If Jeff Lacy passes this test, he can begin looking toward potential unification matches with Mikkel Kessler, Markus Beyer, and the infamous, lily-livered Joe Calzaghe. The four coveted straps are held by four different champions, but the quest to unify the division will prove thornier than the rankings indicate. The smart money is on Calzaghe retiring in infamy before he ever thinks of putting himself in a position to close his career by letting Lacy threaten his flimsy, fatty, flawless record. And if the fight ever materializes, age, injuries, and a lack of willpower will likely disarm Calzaghe before the first bell. If Joe vacates, there is no telling where the title will end up. Only time will tell. Beyer is 34, and clearly past his peak despite the fact that he continues to fight by compensating for his diminishing skills with determination and careful planning. He may be hard-pressed to justify a risky duel with Lacy at this juncture in his career. If he does wrangle with Lacy, he is probably sentencing himself to a painful sendoff. Beyer takes left hooks like they are going out of style in almost all his fights, and as Lacy’s moniker indicates, that may spell doom for the German champ. All things considered, a clash with WBA champ Mikkel Kessler may be the only viable unification match readily available to Lacy. This fight would also surely be the most perilous. The dangerous Dane, unbeaten at 36-0, is proving himself as a slick boxer and a quickdraw puncher with venom in both mitts. Kessler has looked great in his last three outings against Andre Thysse, Manny Siaca, and most recently Anthony Mundine. A fight between Kessler and Lacy would be the realization of what seems to be the best match up in the division.
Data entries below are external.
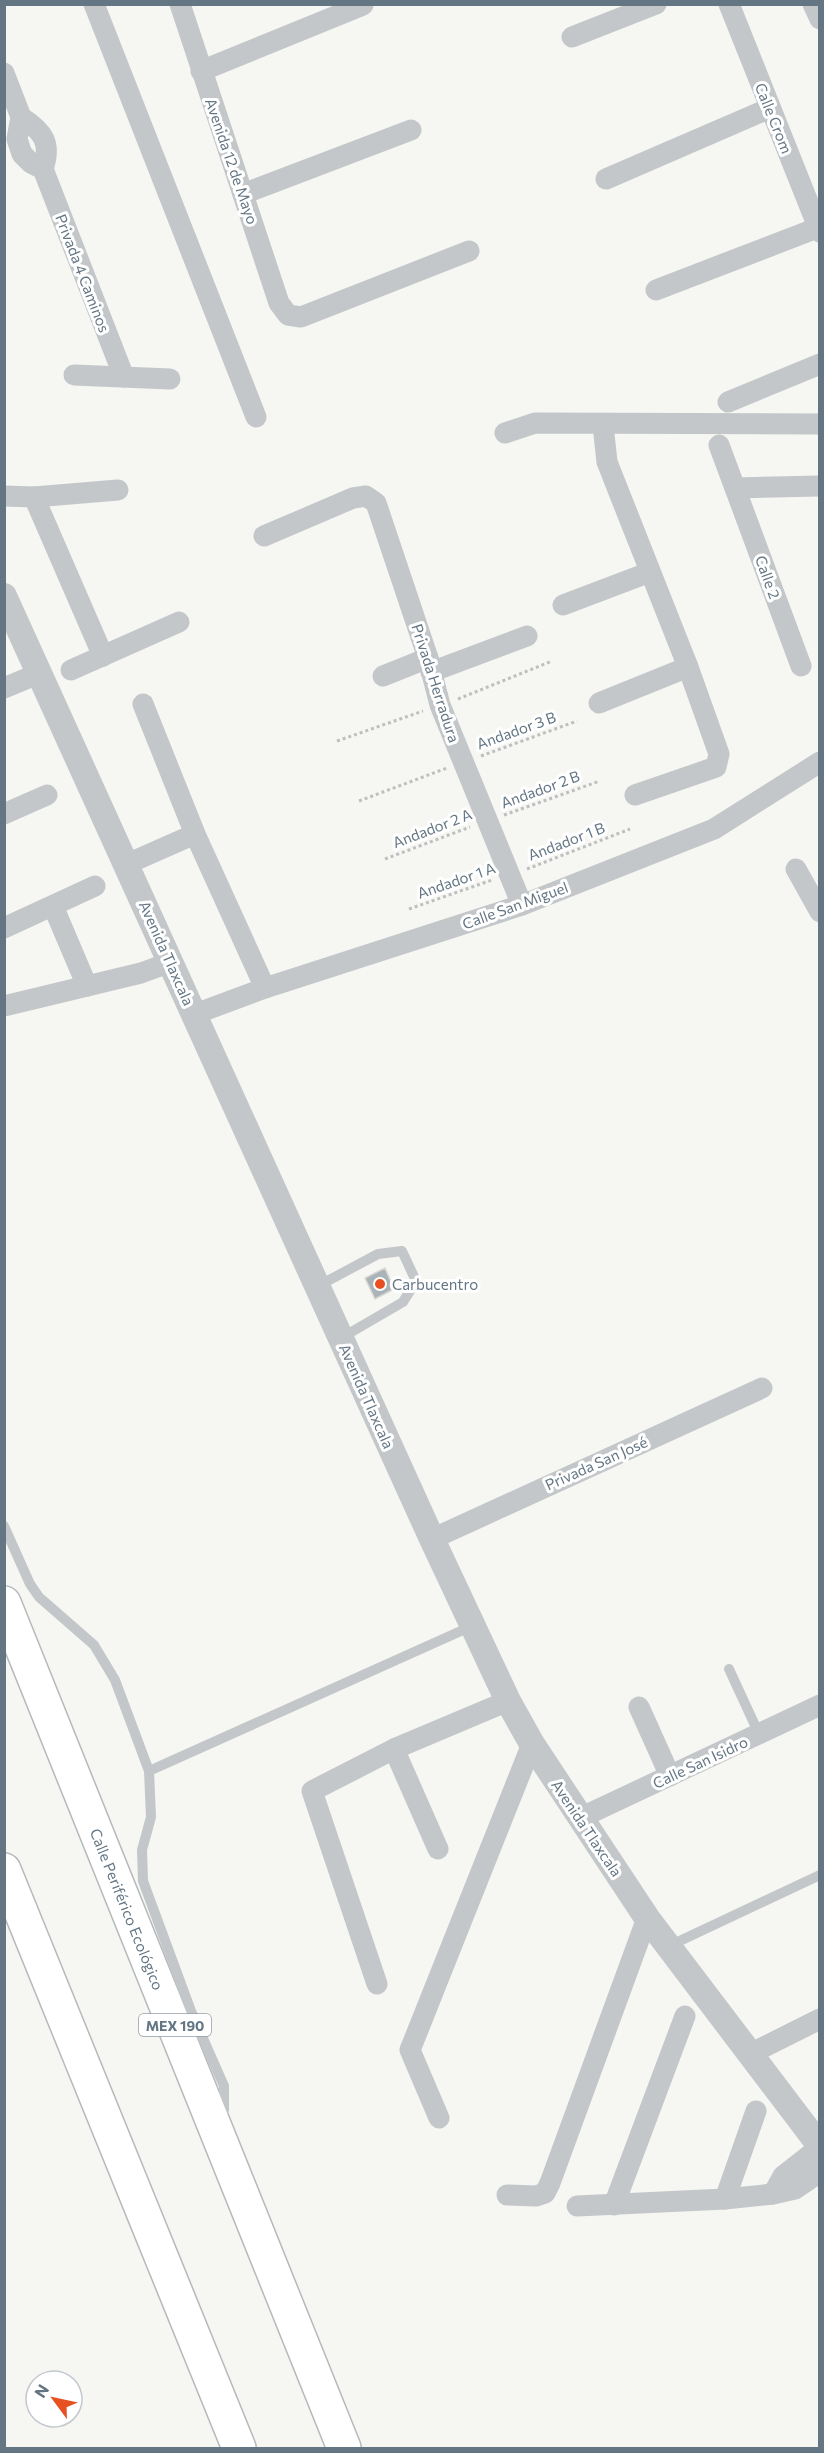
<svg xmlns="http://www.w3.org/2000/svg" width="824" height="2453" font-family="Commissioner,sans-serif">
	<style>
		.building { fill: #aab3b8; stroke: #d7d7d5; stroke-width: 1.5 }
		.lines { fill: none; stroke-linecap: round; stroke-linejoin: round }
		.trunk-casing { stroke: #b6b9bc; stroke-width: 36 }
		.path { stroke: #bdbfc1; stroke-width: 3; stroke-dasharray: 3 3; stroke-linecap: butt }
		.service { stroke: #c3c7ca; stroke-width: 10 }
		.minor { stroke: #c3c7ca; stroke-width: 21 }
		.tertiary { stroke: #c3c7ca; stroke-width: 26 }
		.trunk { stroke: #fff; stroke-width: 33 }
		.poi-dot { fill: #e75021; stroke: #fff; stroke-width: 2 }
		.labels { text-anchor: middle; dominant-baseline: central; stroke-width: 6; stroke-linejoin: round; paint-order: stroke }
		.shield { fill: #fff; stroke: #929fa9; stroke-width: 1.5 }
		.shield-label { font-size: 14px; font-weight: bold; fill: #647684 }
		.street-label { font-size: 15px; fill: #647684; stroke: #fff }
		.poi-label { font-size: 15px; fill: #647684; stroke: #fff; text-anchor: start }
	</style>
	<rect width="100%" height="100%" fill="#f6f6f2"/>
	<!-- building -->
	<polygon class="building" points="385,1268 394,1289 375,1299 365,1278"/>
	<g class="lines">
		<!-- trunk casing -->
		<g class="trunk-casing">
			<g id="trunk">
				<path id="s1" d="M4 1603 344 2448"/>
				<polyline points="4,1870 239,2448"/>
			</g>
		</g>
		<!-- path -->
		<g class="path">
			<polyline points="458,699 552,661"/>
			<polyline points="337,741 423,711"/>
			<polyline points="481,756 577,721"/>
			<polyline points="359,801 447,768"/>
			<polyline points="504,815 600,781"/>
			<polyline points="385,859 470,827"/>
			<polyline points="527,869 630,829"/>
			<polyline points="409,909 492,880"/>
		</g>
		<!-- service -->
		<g class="service">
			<polyline points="318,1286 378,1254 402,1251 416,1281 403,1302 341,1338"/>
			<polyline points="4,1526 30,1584 39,1597 94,1645 115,1680 149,1771 151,1817 142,1850 143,1881 191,2011 224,2086 224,2110 221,2117"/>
			<polyline points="729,1669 759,1734"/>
			<polyline points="149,1771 472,1626"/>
			<polyline points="669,1946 820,1875"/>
		</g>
		<!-- minor -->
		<g class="minor">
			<polyline points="94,4 256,417"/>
			<polyline points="180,4 279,303 288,315 301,317 469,251"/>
			<polyline points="729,4 820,232"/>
			<polyline points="813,4 820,19"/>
			<polyline points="572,37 656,4"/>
			<polyline points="201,71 363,5"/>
			<polyline points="4,73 21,117 17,139 22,154 31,163 43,169"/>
			<path d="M21 117C43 131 52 143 43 169L124 377"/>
			<polyline points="606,179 770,108"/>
			<polyline points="243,194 411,130"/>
			<polyline points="656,290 817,228"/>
			<polyline points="74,375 170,379"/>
			<polyline points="728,402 820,364"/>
			<polyline points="603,425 607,462 688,667 719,754 716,767 635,795"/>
			<polyline points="505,433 535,423 820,424"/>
			<polyline points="719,445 801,666"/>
			<polyline points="735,488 820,486"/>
			<polyline points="4,496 34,497 118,490"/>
			<polyline points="34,497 103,656"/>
			<polyline points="264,536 353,498 366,496 376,503 428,658 440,705 522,905"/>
			<polyline points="563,605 650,572"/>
			<polyline points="71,670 179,622"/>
			<polyline points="431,672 527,636"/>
			<polyline points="383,676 428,658"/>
			<polyline points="4,688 40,673"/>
			<polyline points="599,703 688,667"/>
			<polyline points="143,704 195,834 265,988"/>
			<polyline points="4,814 47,795"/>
			<polyline points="127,864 195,834"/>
			<polyline points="796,869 820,912"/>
			<polyline points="53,906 87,986"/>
			<polyline points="4,928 95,886"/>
			<polyline points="4,1006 141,973 171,962"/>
			<polyline points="195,1014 265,988 522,905 714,829 820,762"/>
			<polyline points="432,1539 762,1388"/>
			<polyline points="639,1707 670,1776"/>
			<polyline points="394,1749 438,1849"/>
			<polyline points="580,1818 820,1705"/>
			<polyline points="377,1984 312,1791 394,1749 508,1701"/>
			<polyline points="750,2054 820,2019"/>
			<polyline points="439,2118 410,2050 532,1744"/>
			<polyline points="773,2194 783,2176 820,2147"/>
			<polyline points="507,2195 536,2196 545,2193 550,2183 647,1918"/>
			<polyline points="725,2199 756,2111"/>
			<polyline points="614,2205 685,2016"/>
			<polyline points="577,2206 725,2199 773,2194 795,2189 820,2172"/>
		</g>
		<!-- tertiary -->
		<polyline class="tertiary" points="4,596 432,1539 508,1701 532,1744 647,1918 820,2146"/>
		<!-- trunk -->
		<use href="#trunk" class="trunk"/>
	</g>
	<!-- markers -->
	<circle class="poi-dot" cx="380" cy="1284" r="6"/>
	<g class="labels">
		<!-- shield labels -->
		<rect class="shield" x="139" y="2014" width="72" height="22" rx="4.5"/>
		<g class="shield-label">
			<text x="175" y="2025">MEX 190</text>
		</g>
		<!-- street labels -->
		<g class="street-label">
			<text transform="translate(774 118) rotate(68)">Calle Crom</text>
			<text transform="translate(232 161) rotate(71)">Avenida 12 de Mayo</text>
			<text transform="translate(83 273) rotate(69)">Privada 4 Caminos</text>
			<text transform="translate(768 577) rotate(70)">Calle 2</text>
			<text transform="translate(436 683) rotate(72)">Privada Herradura</text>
			<text transform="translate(516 730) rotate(-20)">Andador 3 B</text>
			<text transform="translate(540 789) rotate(-20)">Andador 2 B</text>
			<text transform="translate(432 828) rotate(-21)">Andador 2 A</text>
			<text transform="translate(566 841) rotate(-21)">Andador 1 B</text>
			<text transform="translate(456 880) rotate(-19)">Andador 1 A</text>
			<text transform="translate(515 905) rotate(-20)">Calle San Miguel</text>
			<text transform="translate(167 953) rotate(66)">Avenida Tlaxcala</text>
			<text transform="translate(367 1396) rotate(66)">Avenida Tlaxcala</text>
			<text transform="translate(596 1463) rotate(-24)">Privada San José</text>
			<text transform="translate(700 1762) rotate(-25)">Calle San Isidro</text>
			<text transform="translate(587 1828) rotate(56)">Avenida Tlaxcala</text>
			<text stroke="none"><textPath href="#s1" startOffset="330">Calle Periférico Ecológico</textPath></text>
		</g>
		<!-- poi labels -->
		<g class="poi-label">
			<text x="392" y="1284">Carbucentro</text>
		</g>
	</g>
	<!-- border -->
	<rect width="824" height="2453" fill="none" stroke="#647684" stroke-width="12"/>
	<!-- north arrow -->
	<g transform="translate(54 2399) rotate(303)"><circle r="28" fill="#ffffff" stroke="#c1c8ce" stroke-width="1.5"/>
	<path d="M0-4.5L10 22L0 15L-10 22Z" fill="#e75021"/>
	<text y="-9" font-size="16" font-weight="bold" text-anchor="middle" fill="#647684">N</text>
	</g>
</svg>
Never mind the classics to come, we as fans, cannot look past a fight any more than the fighters themselves can. Despite what I have written in support of an easy victory for Lacy, there is no such thing as a sure thing in boxing. After watching, mouth agape as Zahir Raheem tactically overpowered the legendary Erik Morales, and sitting in silent shock as a near-indestructible Humberto Soto handed Rocky Juarez a one-sided loss on such short notice, I cannot count Scott Pemberton out in advance against Jeff Lacy. And if Lacy wants to better his odds, he won’t either.